As a child, Colquhoun was known to her family as Margaret or, more informally, Peggy. As a young woman,
starting her studies at the Slade School of Art, Colquhoun chose to distance herself from the plain Margaret or
Peggy and adopted the far more exotic-sounding Ithell, the second of her forenames. It is a name that was not
unique to her. Her mother was Georgia Frances Ithell Manley and her great aunt was Martha Ithell Darton.
Colquhoun’s younger brother, Robin, continued the tradition, naming his daughter Frances Ithell.
Splendidior Vitro
In 1952 Colquhoun began studying with the magician Kenneth Grant hoping to be admitted to his Thelemic
order, the Ordo Templi Orientis (OTO). As a probationer in pursuit of her “true will”, she adopted a personal
motto, choosing the Latin phrase “Splendidior Vitro”, which she translated as ‘clearer than crystal’.
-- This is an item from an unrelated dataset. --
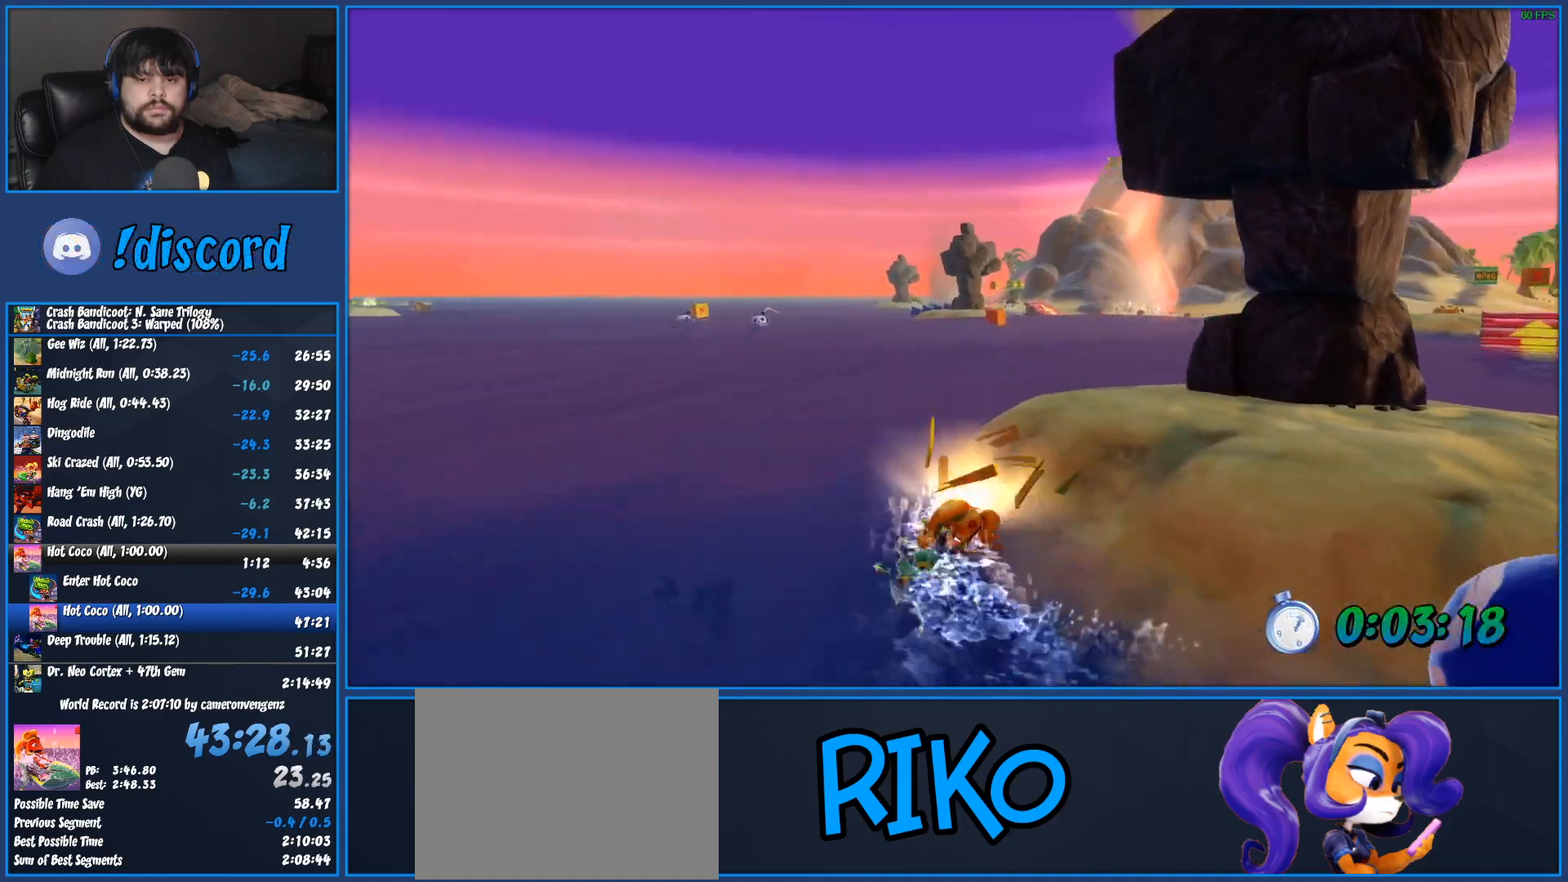
{"buttons": ["CROSS", "R2"], "left_stick": "right", "events": []}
Although she nowhere states the origin of the motto, it is almost certain that she took it from the ode O fons
Bandusiæ by Horace. The poem is a hymn of praise to the tutelary deities of springs and fountains. Central to
the poem is the reciprocal relationship between poet and nature and a sense of natural order. Fountains are
symbols of life and fertility. They are a source of beneficent energy, enabling a supplicant to make contact with
the divine source of that energy. In choosing the phrase as her motto, Colquhoun was affirming her place in the
natural order, acknowledging the wholeness of creation and recognising the importance of natural phenomena
that outlast life’s own brief span. Enhancing these, then, was her personal route to spiritual development.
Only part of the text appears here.